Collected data

******

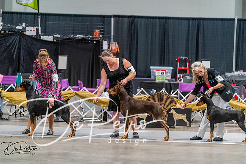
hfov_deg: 11.9
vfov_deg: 7.9
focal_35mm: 173
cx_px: 123
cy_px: 82
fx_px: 1182
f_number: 2.8
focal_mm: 171
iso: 6400
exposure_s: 1/250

******

● Work required:
Give an exact copy of the entries, excluding all pictures.

● Task response:
hfov_deg: 11.9
vfov_deg: 7.9
focal_35mm: 173
cx_px: 123
cy_px: 82
fx_px: 1182
f_number: 2.8
focal_mm: 171
iso: 6400
exposure_s: 1/250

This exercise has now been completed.